* Source material
--*--
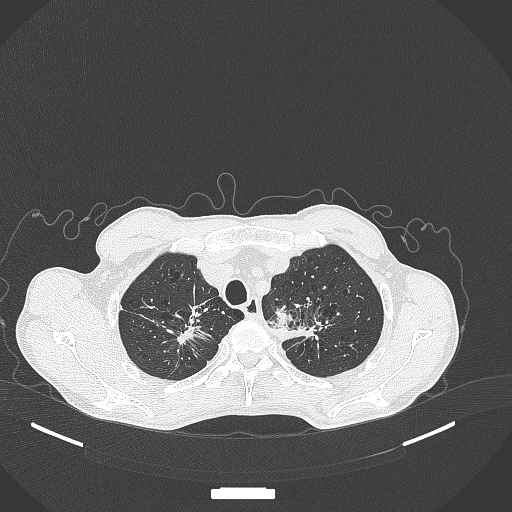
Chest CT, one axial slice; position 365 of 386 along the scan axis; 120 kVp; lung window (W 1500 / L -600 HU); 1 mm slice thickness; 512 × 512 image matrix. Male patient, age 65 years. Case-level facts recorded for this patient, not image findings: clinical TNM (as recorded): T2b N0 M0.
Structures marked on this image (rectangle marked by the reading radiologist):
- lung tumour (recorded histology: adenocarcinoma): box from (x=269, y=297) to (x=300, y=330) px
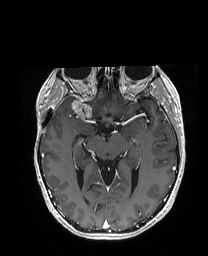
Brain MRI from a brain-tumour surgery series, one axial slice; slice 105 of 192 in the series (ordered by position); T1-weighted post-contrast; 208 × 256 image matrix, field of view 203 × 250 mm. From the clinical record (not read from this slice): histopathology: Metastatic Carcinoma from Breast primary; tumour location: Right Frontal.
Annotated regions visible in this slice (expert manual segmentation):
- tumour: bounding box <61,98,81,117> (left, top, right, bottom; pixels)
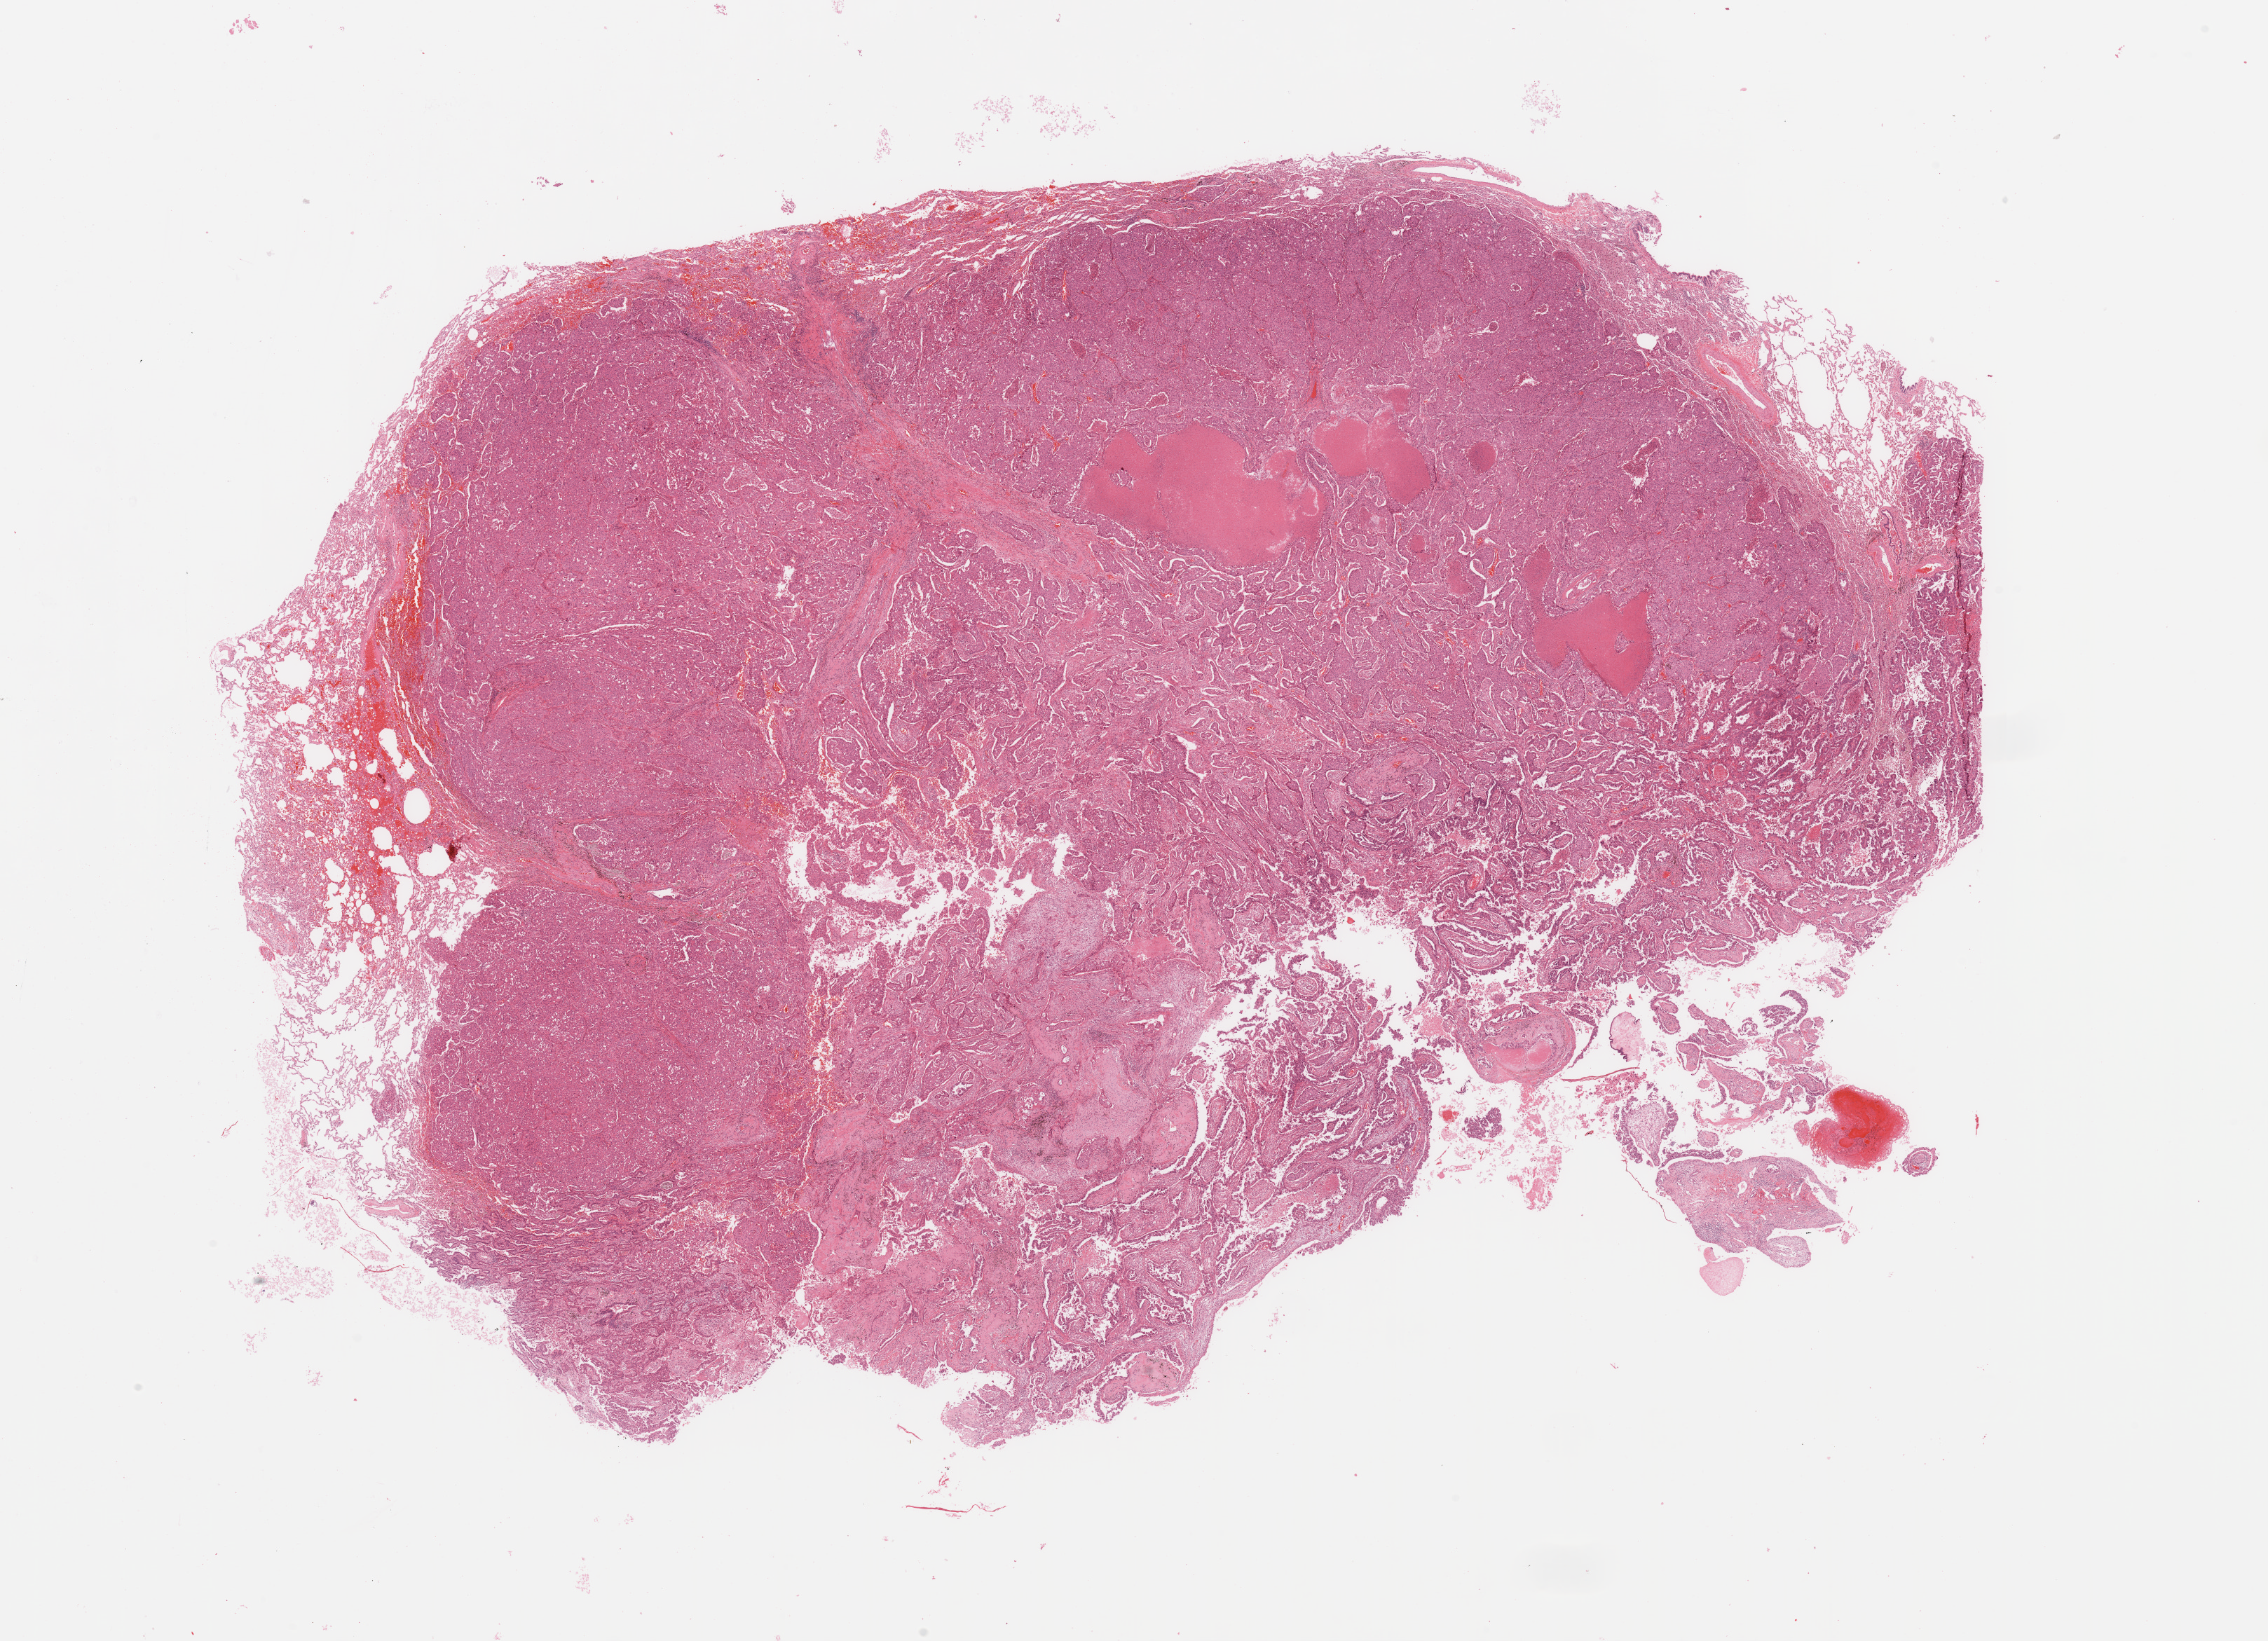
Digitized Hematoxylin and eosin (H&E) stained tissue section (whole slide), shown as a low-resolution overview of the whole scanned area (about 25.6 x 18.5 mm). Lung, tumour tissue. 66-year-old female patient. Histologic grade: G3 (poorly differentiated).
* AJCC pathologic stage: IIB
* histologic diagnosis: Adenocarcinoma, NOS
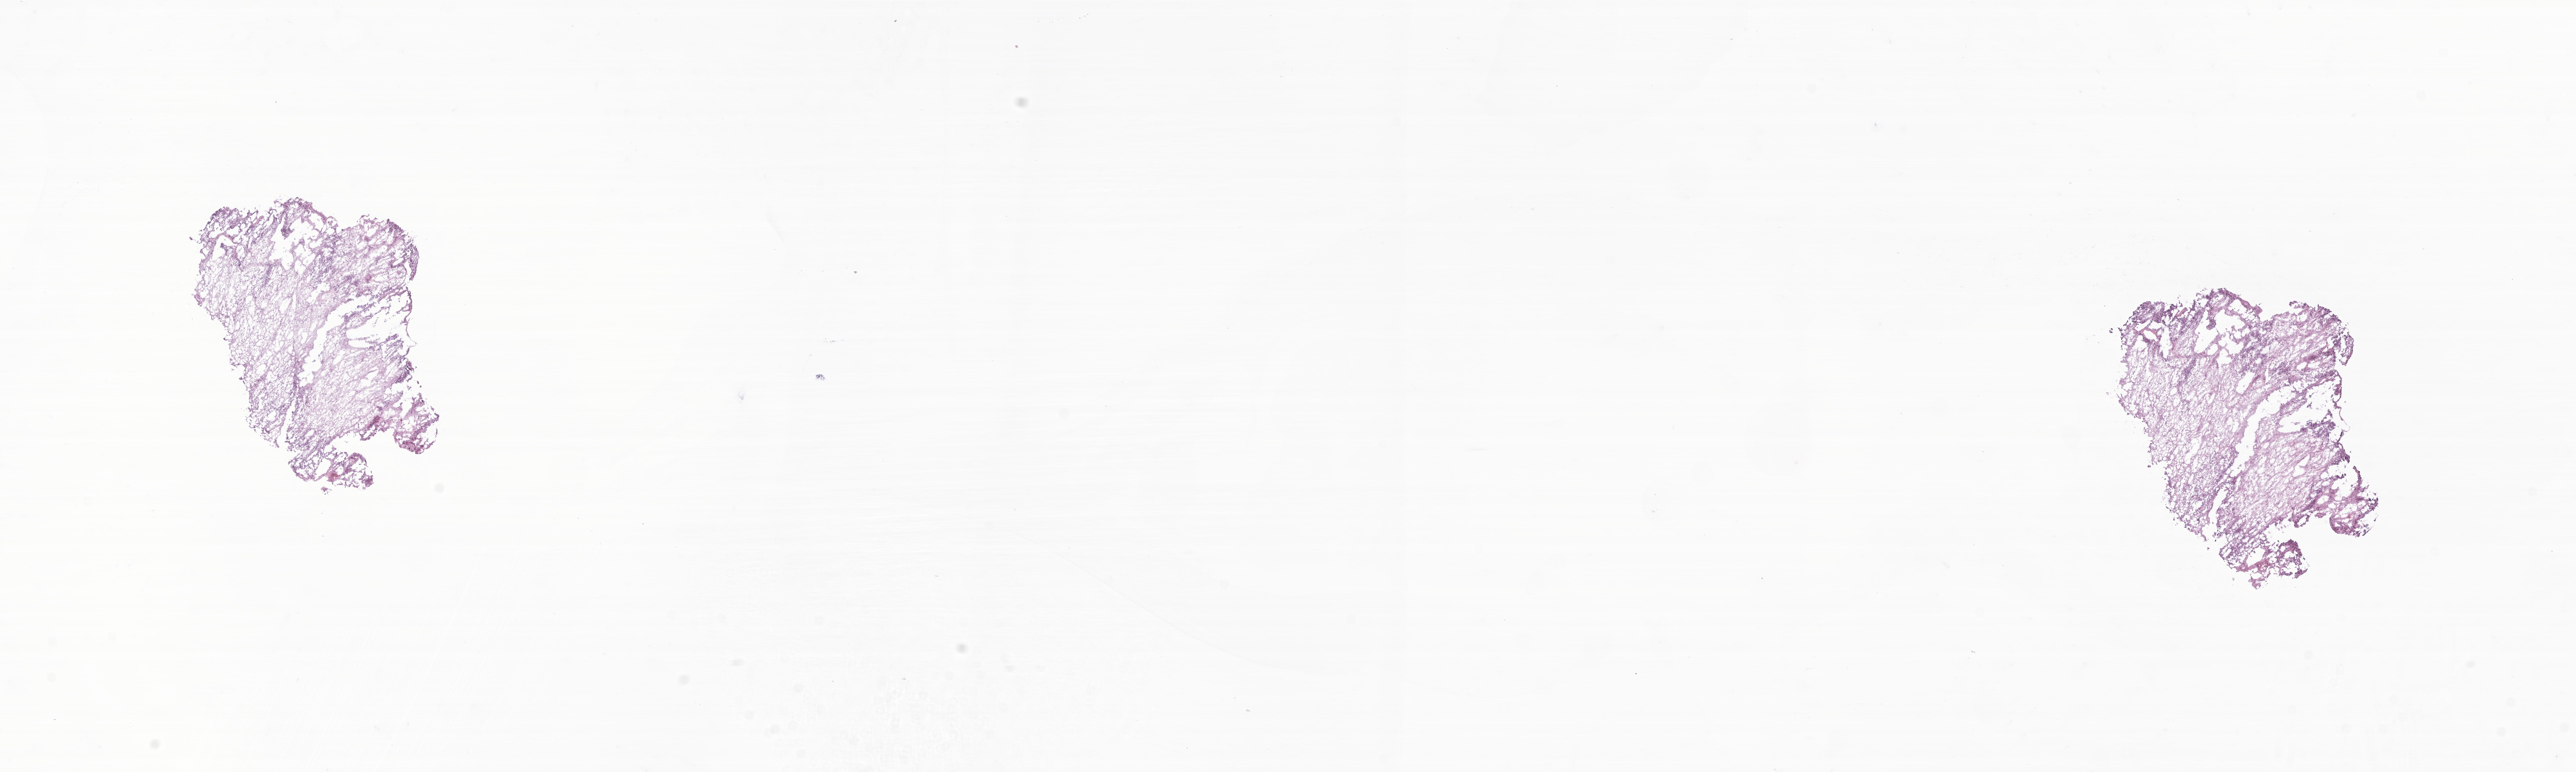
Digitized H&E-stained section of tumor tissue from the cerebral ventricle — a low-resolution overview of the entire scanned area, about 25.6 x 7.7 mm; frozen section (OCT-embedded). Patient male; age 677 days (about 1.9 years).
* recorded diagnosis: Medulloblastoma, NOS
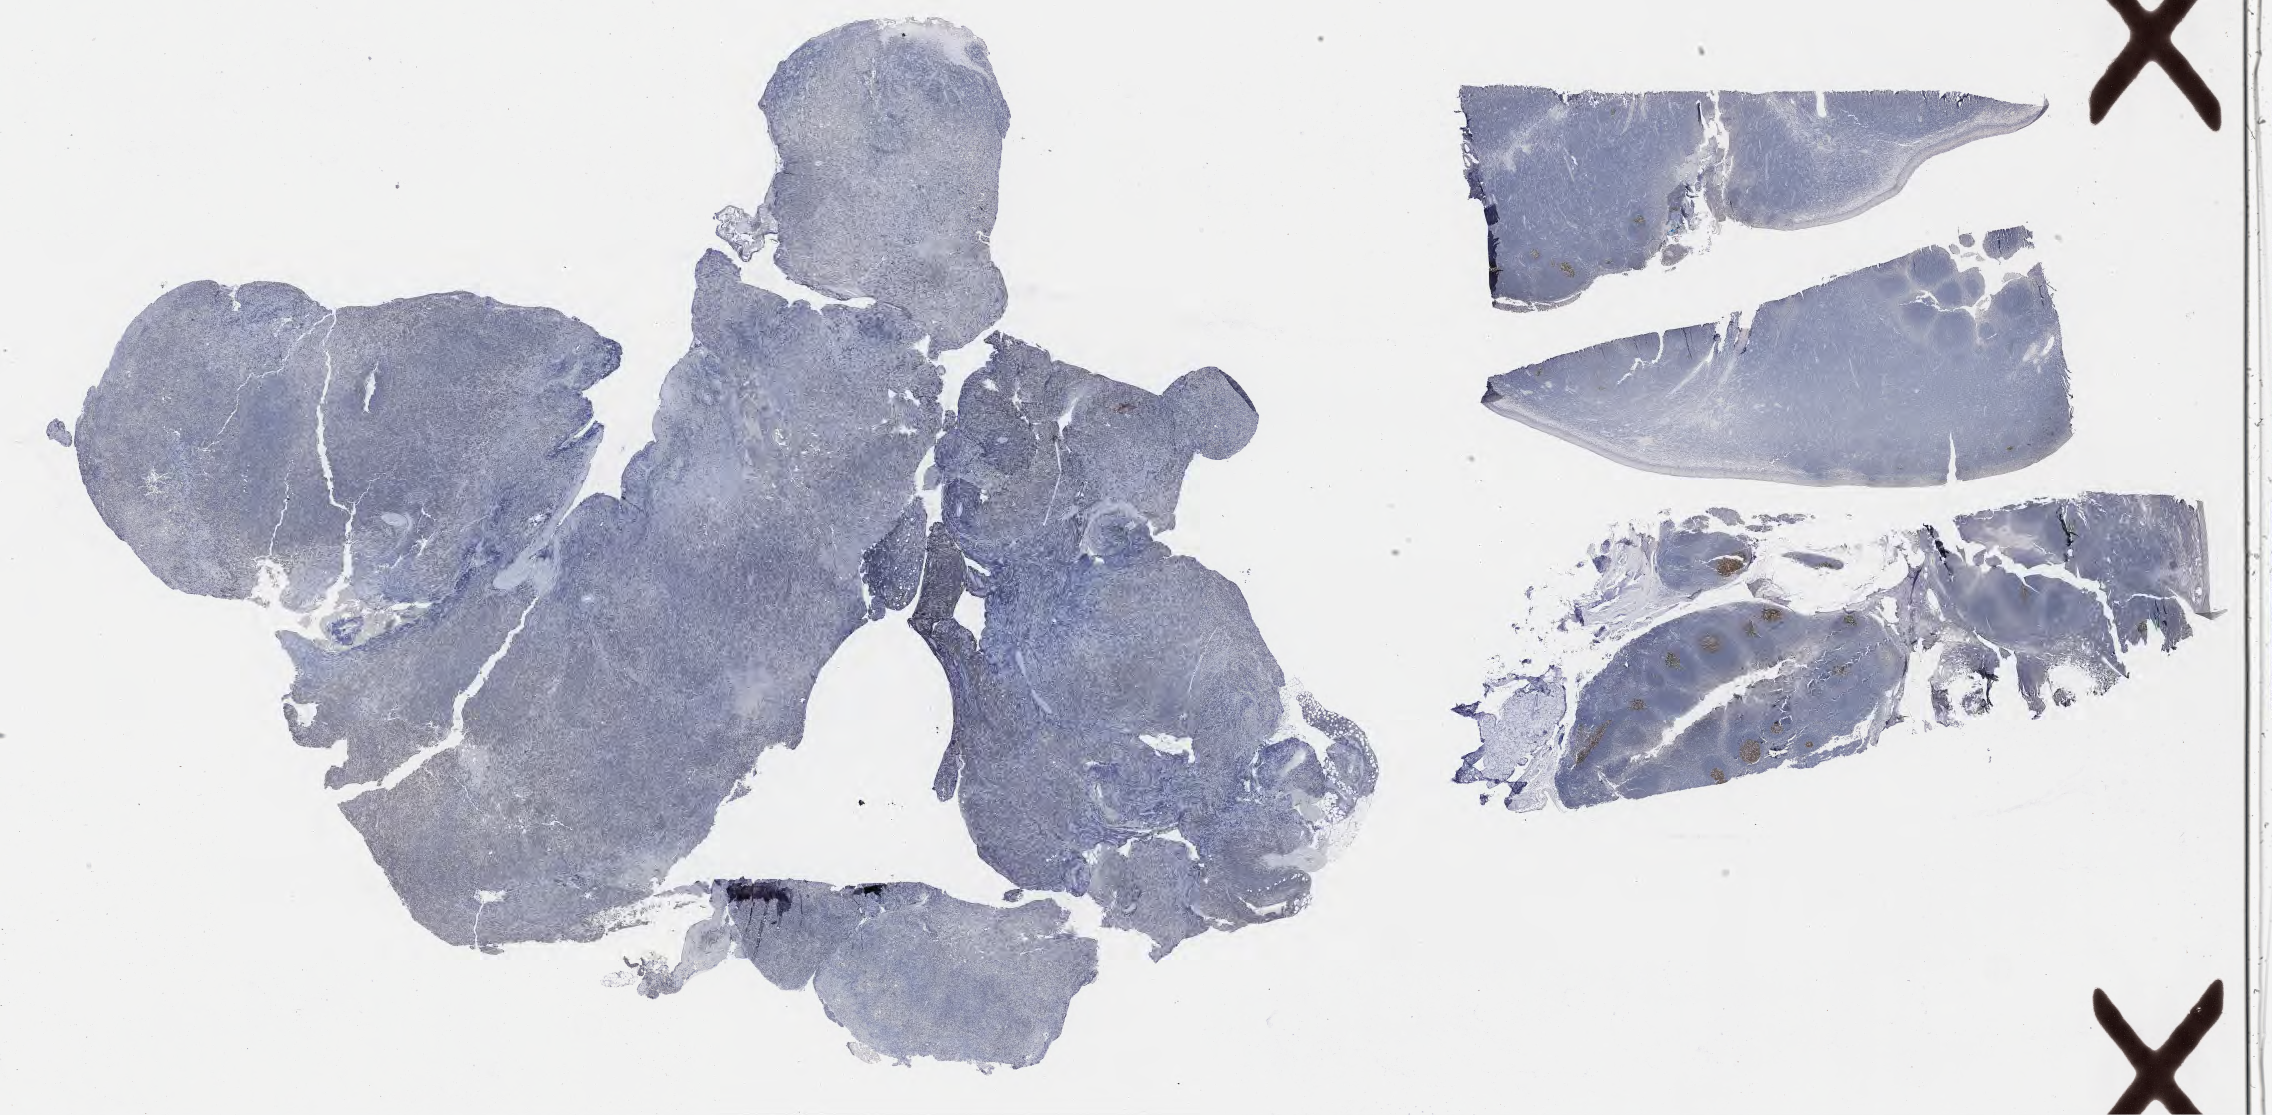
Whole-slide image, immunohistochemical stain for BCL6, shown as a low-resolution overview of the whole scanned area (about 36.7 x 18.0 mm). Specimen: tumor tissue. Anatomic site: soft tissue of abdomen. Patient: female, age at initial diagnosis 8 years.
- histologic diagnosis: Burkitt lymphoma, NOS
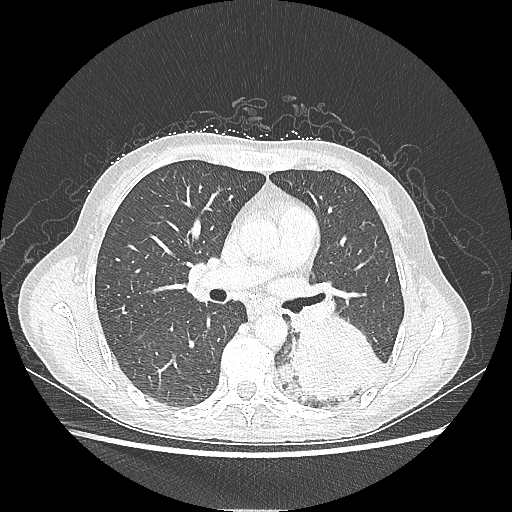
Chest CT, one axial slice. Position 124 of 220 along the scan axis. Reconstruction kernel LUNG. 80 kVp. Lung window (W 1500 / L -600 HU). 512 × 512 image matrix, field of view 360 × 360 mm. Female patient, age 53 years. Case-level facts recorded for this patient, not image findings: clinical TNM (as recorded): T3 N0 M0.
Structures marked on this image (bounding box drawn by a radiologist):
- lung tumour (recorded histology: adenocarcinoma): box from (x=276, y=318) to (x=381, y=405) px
--*--
* What the task asks
Copy out all the data exactly. No images belong in the copy.

* Answer space
Chest CT, one axial slice; position 365 of 386 along the scan axis; 120 kVp; lung window (W 1500 / L -600 HU); 1 mm slice thickness; 512 × 512 image matrix. Male patient, age 65 years. Case-level facts recorded for this patient, not image findings: clinical TNM (as recorded): T2b N0 M0.
Structures marked on this image (rectangle marked by the reading radiologist):
- lung tumour (recorded histology: adenocarcinoma): box from (x=269, y=297) to (x=300, y=330) px
Brain MRI from a brain-tumour surgery series, one axial slice; slice 105 of 192 in the series (ordered by position); T1-weighted post-contrast; 208 × 256 image matrix, field of view 203 × 250 mm. From the clinical record (not read from this slice): histopathology: Metastatic Carcinoma from Breast primary; tumour location: Right Frontal.
Annotated regions visible in this slice (expert manual segmentation):
- tumour: bounding box <61,98,81,117> (left, top, right, bottom; pixels)
Digitized Hematoxylin and eosin (H&E) stained tissue section (whole slide), shown as a low-resolution overview of the whole scanned area (about 25.6 x 18.5 mm). Lung, tumour tissue. 66-year-old female patient. Histologic grade: G3 (poorly differentiated).
* AJCC pathologic stage: IIB
* histologic diagnosis: Adenocarcinoma, NOS
Digitized H&E-stained section of tumor tissue from the cerebral ventricle — a low-resolution overview of the entire scanned area, about 25.6 x 7.7 mm; frozen section (OCT-embedded). Patient male; age 677 days (about 1.9 years).
* recorded diagnosis: Medulloblastoma, NOS
Whole-slide image, immunohistochemical stain for BCL6, shown as a low-resolution overview of the whole scanned area (about 36.7 x 18.0 mm). Specimen: tumor tissue. Anatomic site: soft tissue of abdomen. Patient: female, age at initial diagnosis 8 years.
- histologic diagnosis: Burkitt lymphoma, NOS
Chest CT, one axial slice. Position 124 of 220 along the scan axis. Reconstruction kernel LUNG. 80 kVp. Lung window (W 1500 / L -600 HU). 512 × 512 image matrix, field of view 360 × 360 mm. Female patient, age 53 years. Case-level facts recorded for this patient, not image findings: clinical TNM (as recorded): T3 N0 M0.
Structures marked on this image (bounding box drawn by a radiologist):
- lung tumour (recorded histology: adenocarcinoma): box from (x=276, y=318) to (x=381, y=405) px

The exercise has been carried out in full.